→ **Task instructions**
Copy the text of each of the following records word for word, leaving the pictures out of your answer.

##############################

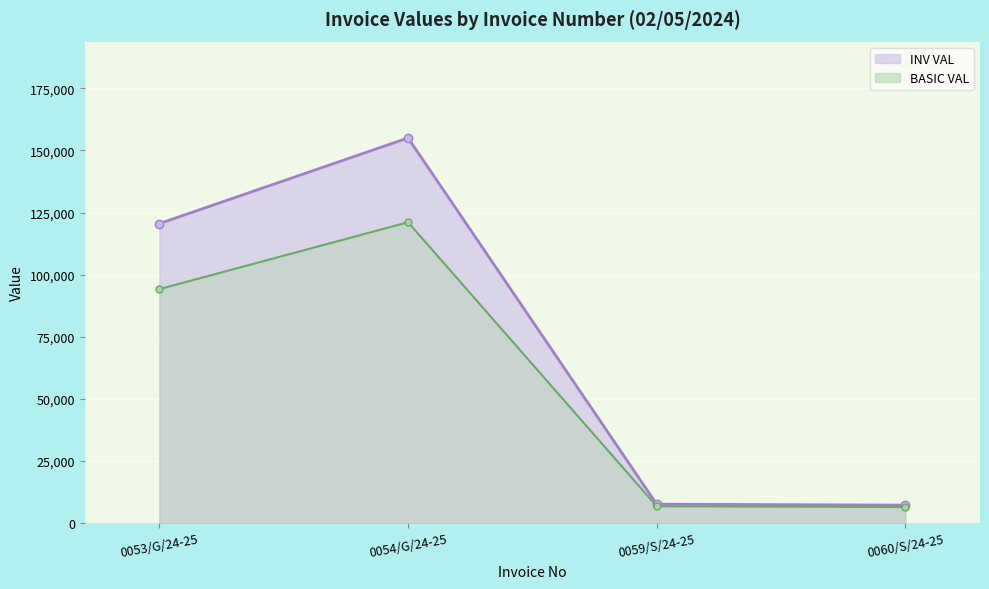

Reading right to left, extract all data points from this chart.

INV VAL line: 7308.0	7660.8	155049.0	120592.6
BASIC VAL line: 6525.0	6840.0	121132.0	94213.0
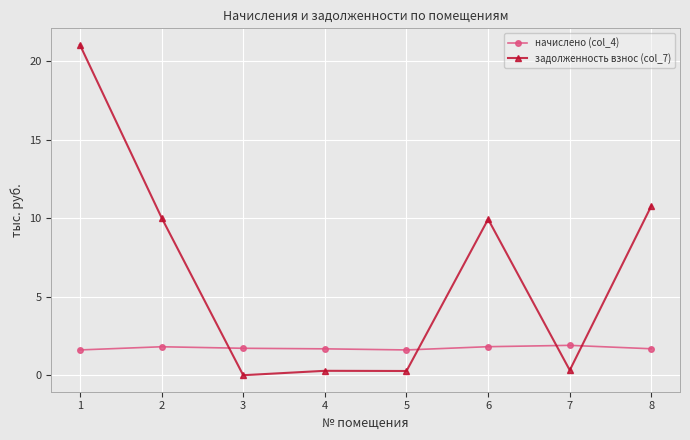

True or false: задолженность взнос (col_7) has more than 2 points higher than both neighbors.

False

##############################

→ **Solution to the problem**
Reading right to left, extract all data points from this chart.

INV VAL line: 7308.0	7660.8	155049.0	120592.6
BASIC VAL line: 6525.0	6840.0	121132.0	94213.0

True or false: задолженность взнос (col_7) has more than 2 points higher than both neighbors.

False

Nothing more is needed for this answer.